« Brise-glace » avec les talibans en pleine crise humanitaire

A la veille de pourparlers avec des diplomates occidentaux, les talibans ont brisé la glace à Oslo dimanche avec des membres de la société civile afghane lors d’échanges portant notamment sur les droits de l’homme.

Conduite par le ministre des Affaires étrangères Amir Khan Mutaki, la délégation talibane – la première à se rendre en Europe depuis son retour en août – a rencontré à huis clos des militantes féministes et des journalistes, notamment à l’hôtel Soria Moria près d’Oslo.
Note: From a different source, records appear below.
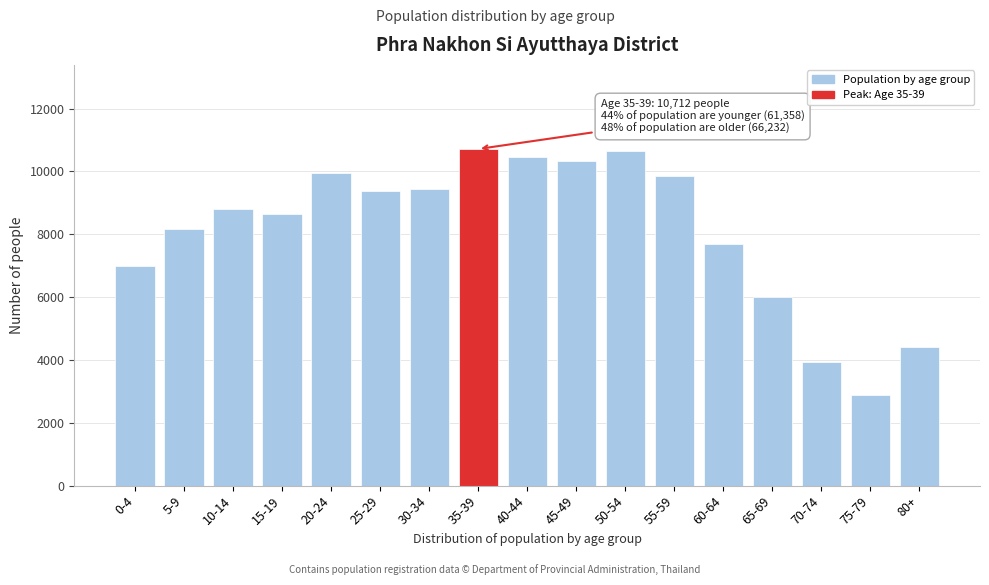

What is the label of the 2nd bar from the left?

5-9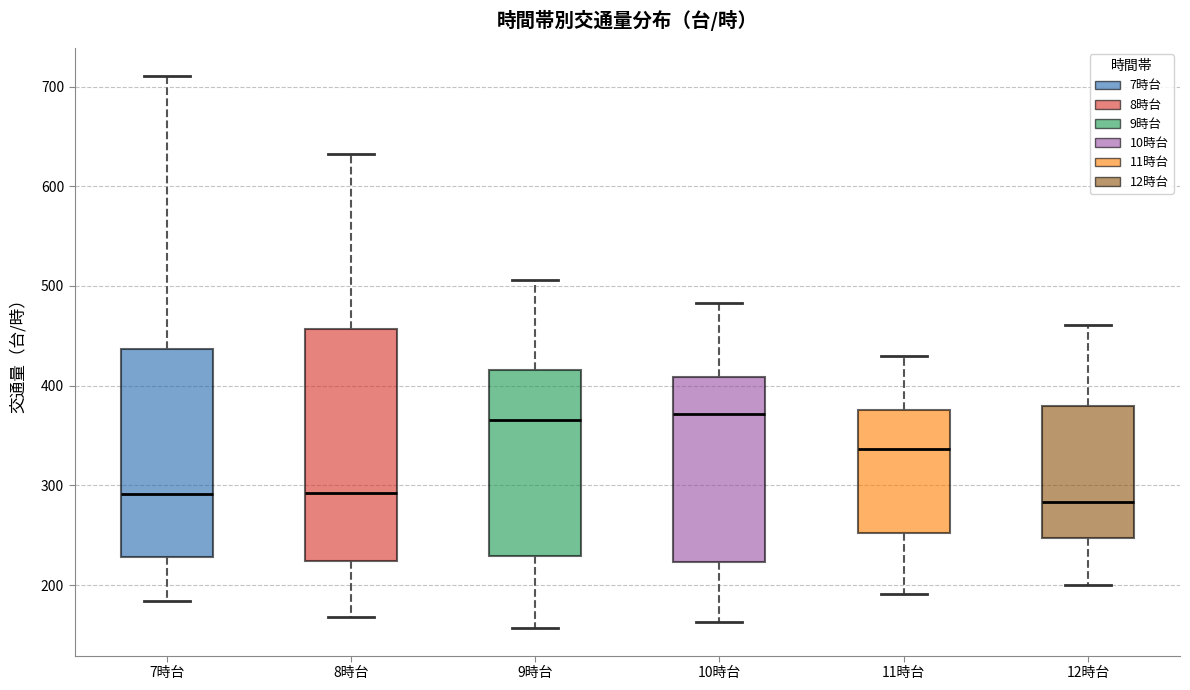

Reading left to right, read every box against the y-axis: the position of its median line, the range the box covers, and the ends of its whiskers. The values are not printed on the chart, so give them approximately, as read against the axis.

7時台: median 290, box 230 to 440, whiskers 180 to 710
8時台: median 290, box 220 to 460, whiskers 170 to 630
9時台: median 370, box 230 to 420, whiskers 160 to 510
10時台: median 370, box 220 to 410, whiskers 160 to 480
11時台: median 340, box 250 to 380, whiskers 190 to 430
12時台: median 280, box 250 to 380, whiskers 200 to 460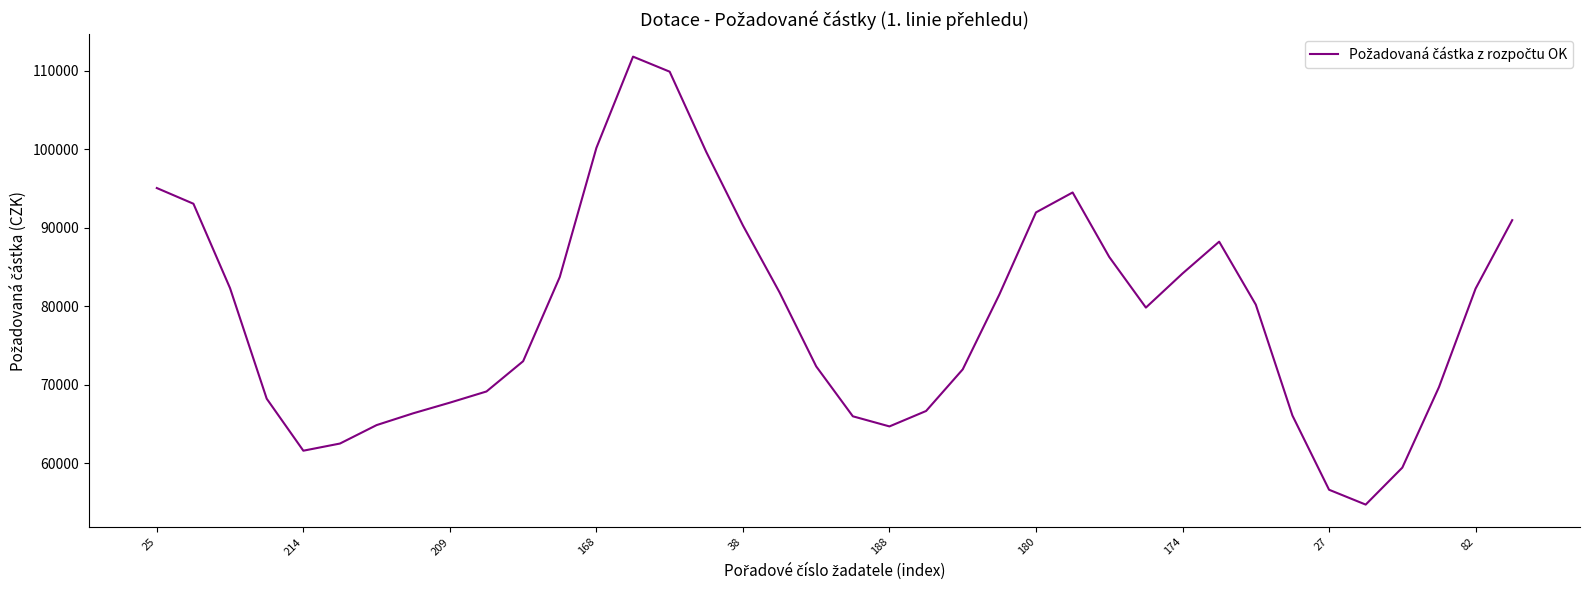

What is the minimum value shown in the chart?

54752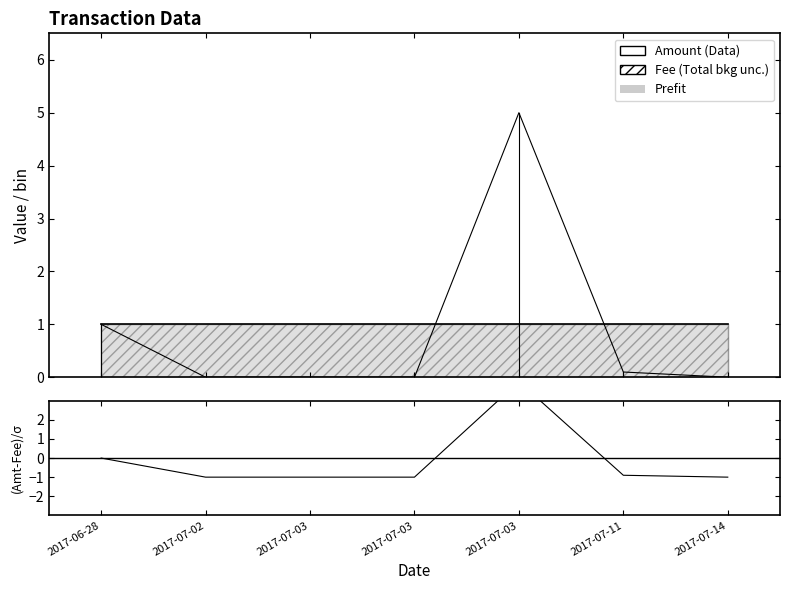

What is the minimum value shown in the chart?

-1.0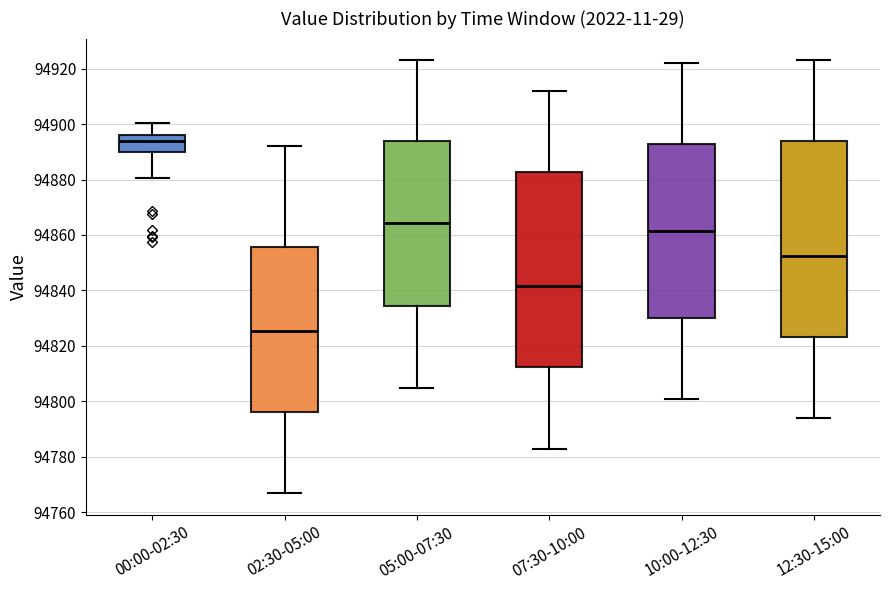

Reading left to right, read every box against the y-axis: the position of its median line, the range the box covers, and the ends of its whiskers. The values are not printed on the chart, so give them approximately, as read against the axis.

00:00-02:30: median 94894, box 94890 to 94896, whiskers 94880 to 94900
02:30-05:00: median 94826, box 94796 to 94856, whiskers 94768 to 94892
05:00-07:30: median 94864, box 94834 to 94894, whiskers 94806 to 94924
07:30-10:00: median 94842, box 94812 to 94882, whiskers 94784 to 94912
10:00-12:30: median 94862, box 94830 to 94892, whiskers 94802 to 94922
12:30-15:00: median 94852, box 94824 to 94894, whiskers 94794 to 94924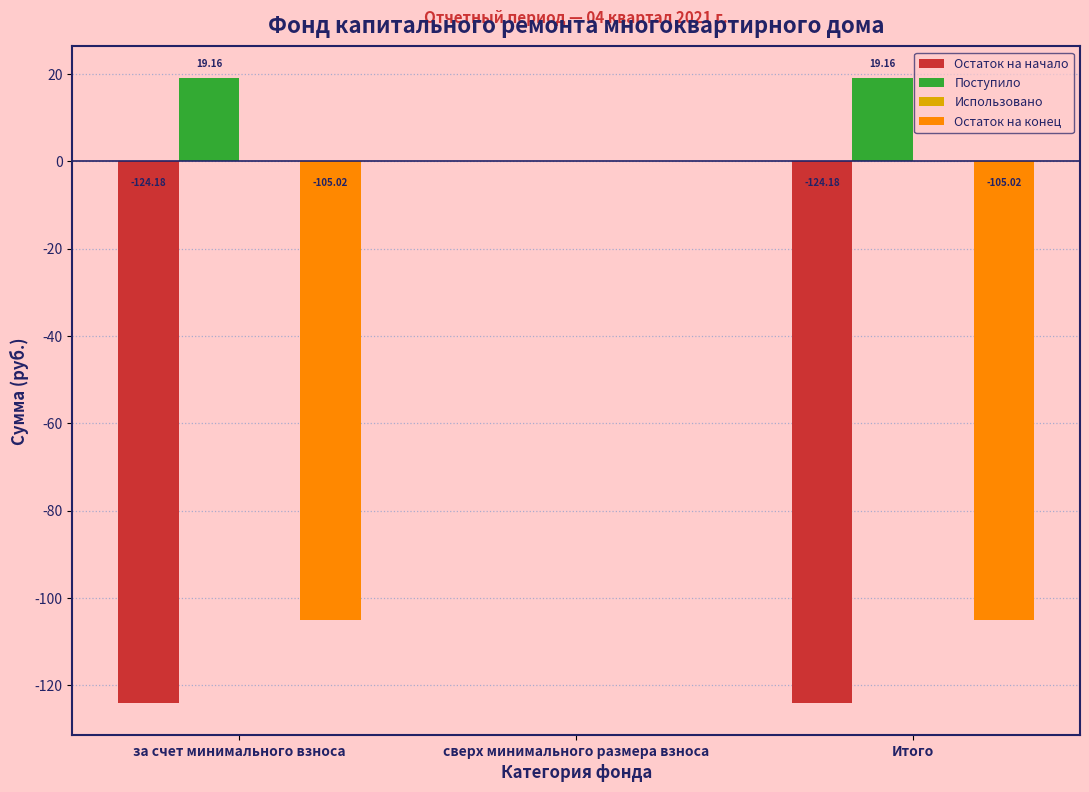

Is the value of Поступило at Итого greater than the value of Остаток на начало at за счет минимального взноса?

Yes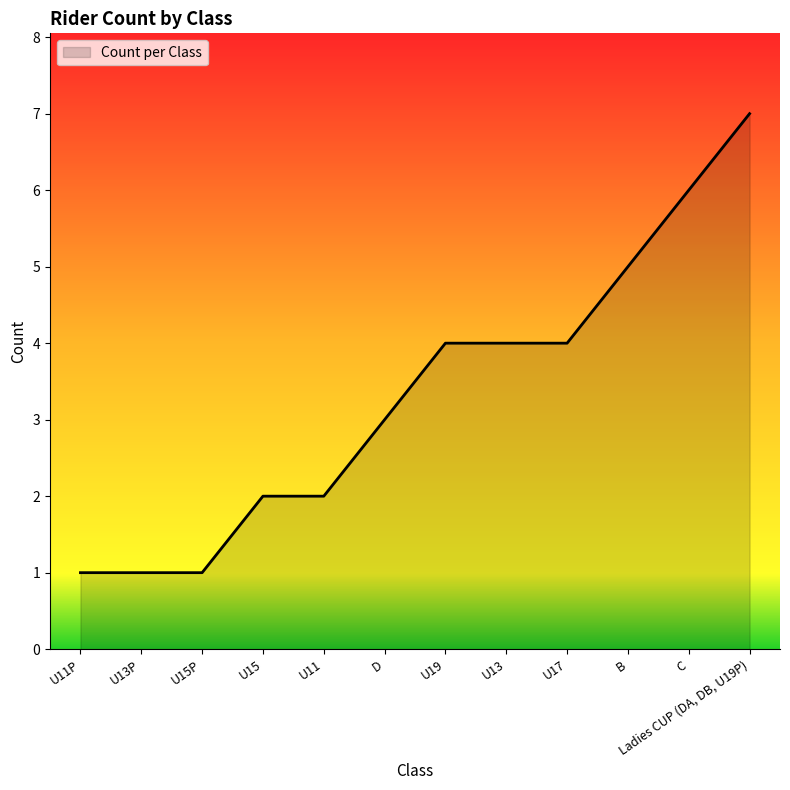

What is the greatest value displayed?

7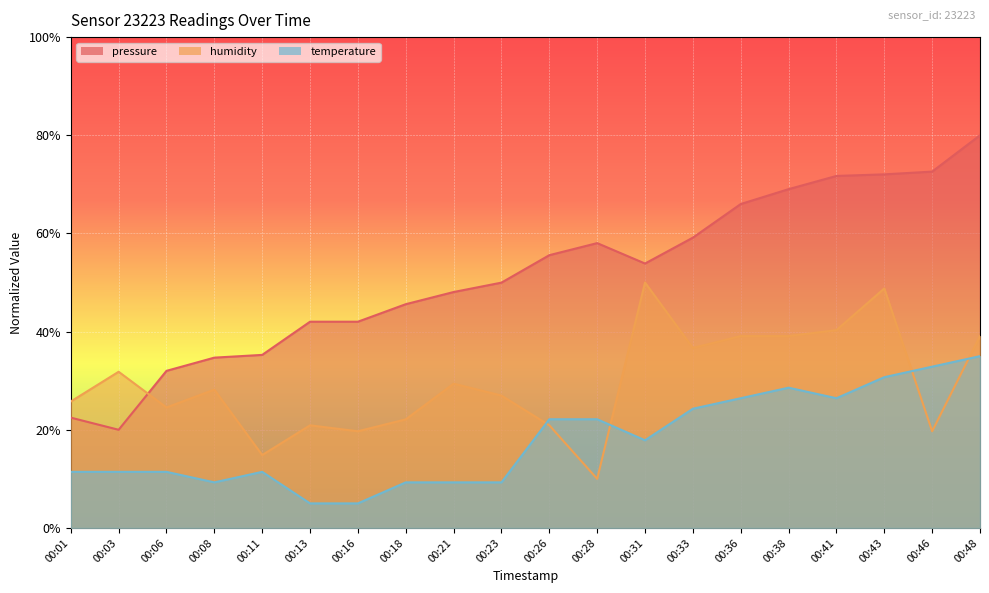

Count the number of categories in the chart.

20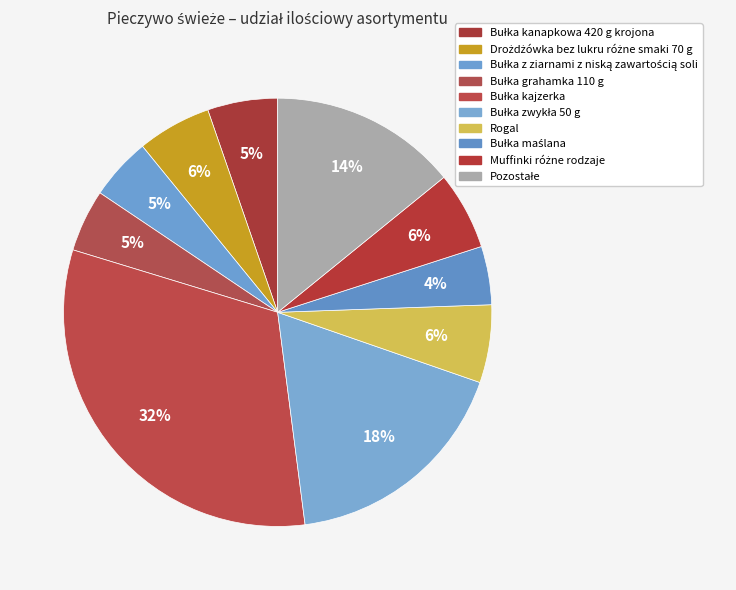

Is it true that Bułka zwykła 50 g is 28% of the pie?

False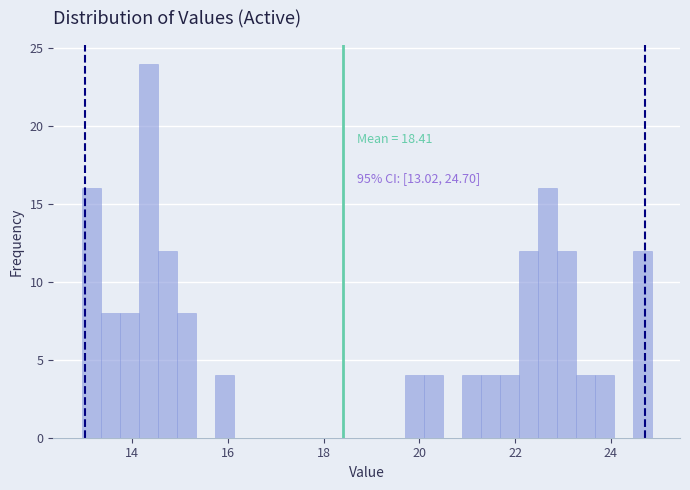

Read against the x-axis, roughly where is the centre of the tallest bar?

14.4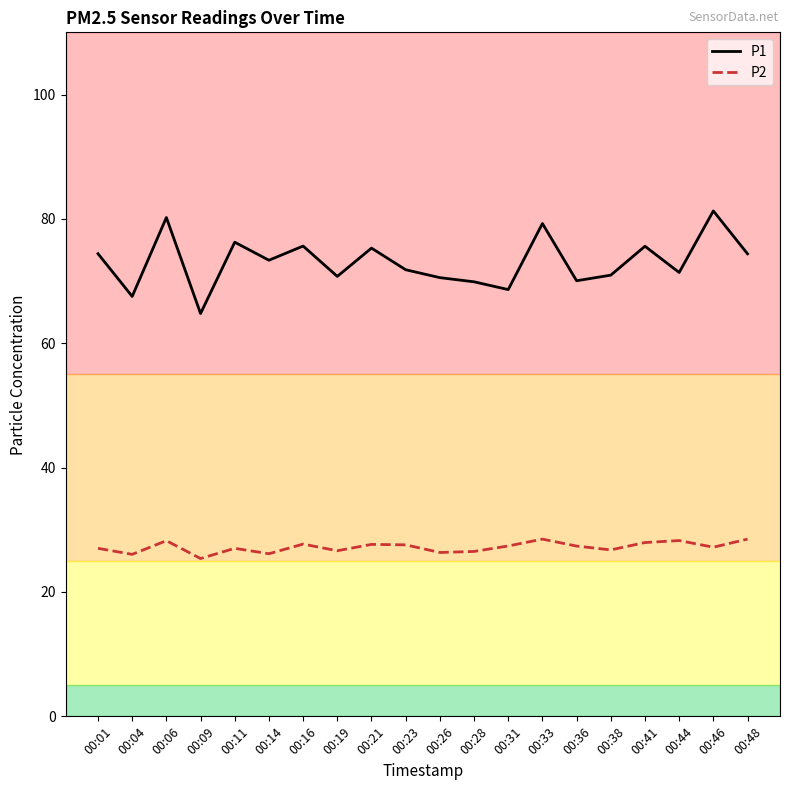

Which series has the largest range (max minus min)?

P1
L’une des militantes féministes, Jamila Afghani, a évoqué « une rencontre positive ». briser la glace».

« Les talibans ont fait preuve de bonne volonté », a-t-elle déclaré à l’AFP. « Voyons si leurs actions suivront leurs paroles. » Les participants ont souligné que « tous les Afghans doivent travailler ensemble pour améliorer la situation politique, économique et sécuritaire dans le pays », a également écrit sur Twitter Zabihullah Mujahid, porte-parole du gouvernement islamique, dans ce qu’il a décrit comme une « déclaration du mari ». .

Ils ont également reconnu que « la compréhension et la coopération sont les seules solutions à tous les problèmes en Afghanistan », a-t-il déclaré. LA urgence humanitaire en Afghanistan et droits humains sont au cœur de cette visite de trois jours alors que des millions de personnes risquent la famine dans un pays privé d’aide internationale et ravagé par de nombreuses sécheresses.

Aucun État n’a pour l’instant reconnu le gouvernement taliban, les fondamentalistes islamistes ont évincé le pouvoir en 2001, mais ont repris le contrôle du pays en août de l’année dernière. Les pourparlers « ne signifient ni légitimité ni reconnaissance », a déclaré vendredi la ministre norvégienne des Affaires étrangères, Anniken Hutfeld. « Mais nous devons parler aux autorités qui dirigent le pays de facto. »

Plusieurs douzaines manifestants « Non aux talibans », « terroristes talibans » et « la vie des Afghans comptent », ont crié dimanche devant son bureau, a déclaré un responsable de l’agence de presse française. « C’est ridicule devant tous les Afghans qui ont perdu des proches là-bas », a déclaré un manifestant. « Comment peuvent-ils convoquer des terroristes qui ont tué tant de gens pour qu’ils s’assoient et parlent de paix ?

Lundi, la délégation rencontrera des représentants des États-Unis, de la France, du Royaume-Uni, de l’Allemagne, de l’Italie et de l’Union européenne, avant des contacts bilatéraux avec les autorités norvégiennes mardi. « Alors que nous cherchons à résoudre la crise humanitaire avec nos alliés, partenaires et organisations humanitaires, nous poursuivrons une diplomatie claire avec les talibans, rappelant notre intérêt continu pour un Afghanistan stable qui respecte les droits de tous et sans exclusions sur Twitter. » Représentant spécial Thomas West.

Parmi les quinze membres de la mission –que les hommes– arrivée samedi soir avec un avion affrété de Norvège, c’est aussi Annas Hakani, l’une des animatrices du réseau Haqqani. Sa présence à Oslo a été particulièrement critiquée. Sa tribu, responsable de nombreux attentats meurtriers en Afghanistan, est devenue un élément important du nouveau régime taliban et est considérée comme un groupe terroriste par les États-Unis.

Crise économique et humanitaire

Depuis août, l’aide internationale, qui finançait environ 80 % du budget afghan, a été suspendue par les États-Unis. gelé 9,5 milliards de dollars d’actifs de la Banque centrale afghane. Le chômage a grimpé en flèche et les salaires des fonctionnaires n’ont pas été payés depuis des mois.

LA faim menace désormais 23 millions d’Afghans, soit 55% de la population, selon l’ONU, qui a demandé 4,4 milliards de dollars aux pays cette année. « Ce serait une erreur de punir collectivement les Afghans simplement parce que les autorités de facto ne se comportent pas correctement », a déclaré vendredi le secrétaire général de l’ONU, Antonio Guterres.

Cependant, la communauté internationale attend de voir comment elle gouverne fondamentalistes islamiques, qui ont violé les droits humains lors de leur premier mandat entre 1996 et 2001. Malgré les promesses, les femmes sont largement exclues des emplois du secteur public et les lycées pour filles restent largement fermés.

Ancien ministre afghan des Mines et de Petro Madness, aujourd’hui réfugié en Norvège, Nargis Nehan dit avoir décliné l’appel aux pourparlers, craignant qu' »ils ne normalisent les talibans, ne les renforcent sans rien changer ». Cette semaine, deux militantes féministes ont disparu à Kaboul.